2014 City Budget Deal Gets Mostly Warm Reception From Queens’ Pols

2014 City Budget Deal Gets Mostly Warm Reception From Queens’ Pols

Council Speaker Christine Quinn said the newly unveiled budget would leave the city on a strong financial foundation for the next administration. Patricia Adams/The Forum Newsgroup

Council Speaker Christine Quinn said the newly unveiled budget would leave the city on a strong financial foundation for the next administration.
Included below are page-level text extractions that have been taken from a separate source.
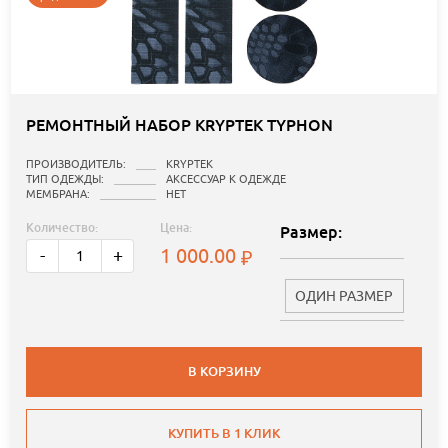
РЕМОНТНЫЙ НАБОР KRYPTEK TYPHON
ПРОИЗВОДИТЕЛЬ:
KRYPTEK
ТИП ОДЕЖДЫ:
АКСЕССУАР К ОДЕЖДЕ
МЕМБРАНА:
НЕТ
Количество:
Цена:
Размер:
1 000.00
-
+
ОДИН РАЗМЕР
В КОРЗИНУ
КУПИТЬ В 1 КЛИК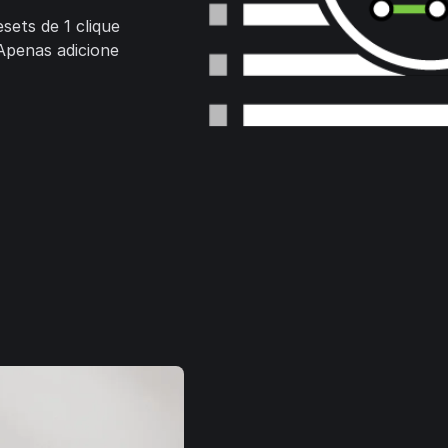
ets de 1 clique
 Apenas adicione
Patricia Adams/The Forum Newsgroup

Although the final details of the city’s 2014 budget plan are still being hammered out by administration officials and council members alike, Mayor Bloomberg and Council Speaker Christine Quinn unveiled an agreement this past Sunday which maintained funding for many crucial city services from housing and after-school programs to libraries and senior centers.

“It’s important for people to know that the city is passing an on-time, balanced budget with no increase in taxes which preserves essential services such as maintaining five-day per week library service, no teacher layoffs and no reductions to essential city services such as fire, police or sanitation,” said Council man Eric Ulrich.

Ulrich also expressed relief that the city was able to balance the needs of everyday New Yorkers while also making certain that necessary Hurricane Sandy-related infrastructure improvements and capital projects were not neglected.

The budget deal includes $250 million to assist with future storm-related upgrades to city owned and operated buildings as well as providing $58 million for public housing to cover a shortfall in federal funds related to the sequestration cuts.

Other key parts of the budget included the restoration of $143.6 million for Early Childhood Education and After School Programs, which includes funding for 66 city-funded beacon programs as well as $106 million to help keep the city’s three library systems properly funded.

Further, in a statement, the administration also touted the fact that intense negotiations helped to deliver the city’s eighth consecutive, on-time budget responsible for preventing the layoff of 325 city housing employees as well as the closure of more than 60 senior centers and community facilities.

On Sunday, Quinn characterized the city’s fiscal outlook as being better than at any time since the 2008 financial crisis. She said the budget allows the city’s public libraries to maintain their hours of operation, restores cuts to child care and after-school services, and ensures that senior and community centers in public housing facilities stay open.

“This budget process should serve as an example to our colleagues in government throughout the country, that if you focus on delivering and check the grandstanding at the door, you can accomplish a great deal – and that’s what this is all about,” said Quinn in a council statement.

Frank Gulluscio, district manager of CB 6, was pleased that most vital services in the borough were spared the budget ax.

“We’re ecstatic because seniors were largely unaffected as well as libraries. We always worry every year about senior centers and libraries.”

In an emailed statement, Councilwoman Karen Koslowitz said “Despite the many obstacles and challenges that were presented in this year’s Executive proposal, it gives me great pleasure to pass a budget that saves many of the City’s vital services from firehouses and libraries to child care and after school programs that were slated to close.”

Koslowitz called the budget a victory for not only working class families that rely on various city programs but also for the countless numbers of children that benefit from the “safe, inclusive and supportive culture of learning and cognitive development.”

Councilwoman Elizabeth Crowley also expressed relief that vital service cuts were avoided. “The number one risk in the budget process was the closure of fire companies and those were avoided,” she said. But, not all city politicians were satisfied with the resulting budget.

Bill De Blasio, the city’s public advocate and a candidate for mayor, issued a statement that was less than complimentary regarding the negotiated budget deal.

“This budget was an opportunity to reverse the loss of 30,000 after-school seats cut over the past several years,” De Blasio said. “It should have asked the wealthiest New Yorkers to contribute more, so we could build a real foundation for our education system. Instead, it affirmed a status quo that continues to leave working families behind.”

And locally, Alex Blenkinsopp, a Woodhaven resident and member of CB 9, also had reservations about the budget.

Lamenting the recent loss of the Forest Park Senior Center, Blenkinsopp gave the budget a lukewarm reception.

“Every year we go without losing a firehouse or library is a lucky year,” he said. “While there don’t appear to be any major changes, there also seems that there’s little progress.”

Blenkinsopp added, “It will be very interesting to see how the next mayor chooses to treat Queens and the services which are most important to the people of Woodhaven.”

The FY 2014 budget is due to take effect on July 1 and the council is expected to vote on the budget later this week.